In July of 2010, Ben Zimmer wrote an article for The New York Times titled “Man Men-ese” in which he discusses the accuracy of the show’s dialogue for the time period. Overall, Zimmer defends the historical accuracy of the language used by the show. He questions why Man Men has received so much scrutiny for language despite it being the only show on television that works hard to sustain historically appropriate use of language.
This article provides a clear look at Mad Men’s use of time appropriate language and cites many examples of phrases the creators of the show regret having used due to the language being from a later time period than the show. One example he shares is Joan’s line from season one “The medium is the message,” a phrase that was not coined for another four years. The evidence cited is made more credible because the author actually received this information from a conversation with Mathew Weiner, the creator, executive producer and head write of the show.

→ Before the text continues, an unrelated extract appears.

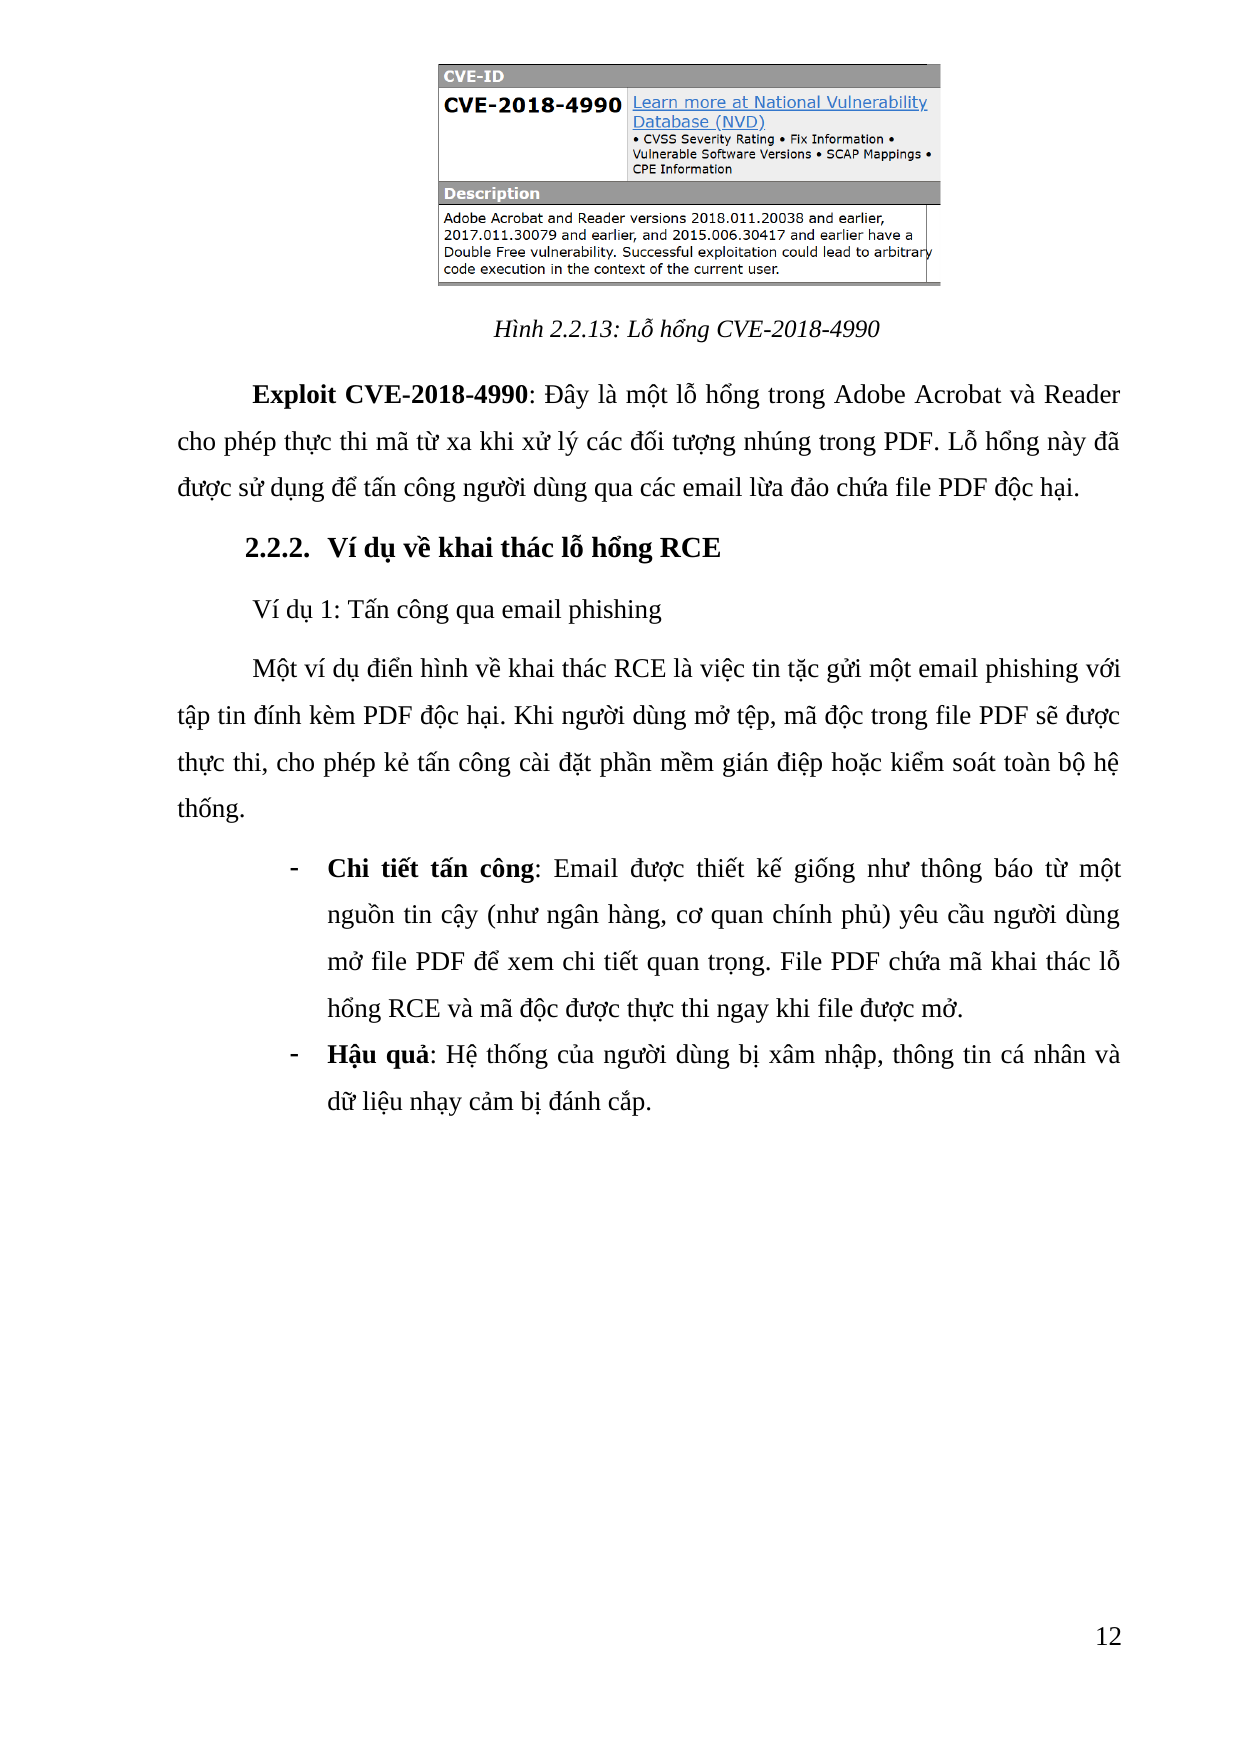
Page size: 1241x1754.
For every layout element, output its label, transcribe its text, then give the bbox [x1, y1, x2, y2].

The author also includes examples of lines with issues from multiple linguists and more generally lines that have upset viewers such as Roger’s line “I know you have to be on the same page as him.”
After discussing more examples of non-historically applicable language, the author then questions why the show has received so much scrutiny for this by viewers, which he argues was brought on by Weiner and his staff members need for accuracy and perfectionism with other aspects of production. This argument is supported by the author’s reference to examples such as the importance of the size of a fruit bowl to Weiner in set design.
The author then redirects the article to his conversation with Mathew Weiner in which Weiner explains the process through which he and his staff writers work to avoid words and phrases that don’t work for the time period. He ends the article by discussing Weiner’s personal struggle to use completely accurate language as he identifies himself as “one of the most nitpicky people in the world.”
Overall, this article provides great insight for anyone interested in the historical appropriateness of Mad Men’s language and pulls from a good variety of sources to demonstrate this, and using Mathew Weiner, the show’s creator as a main source certainly enhances the article.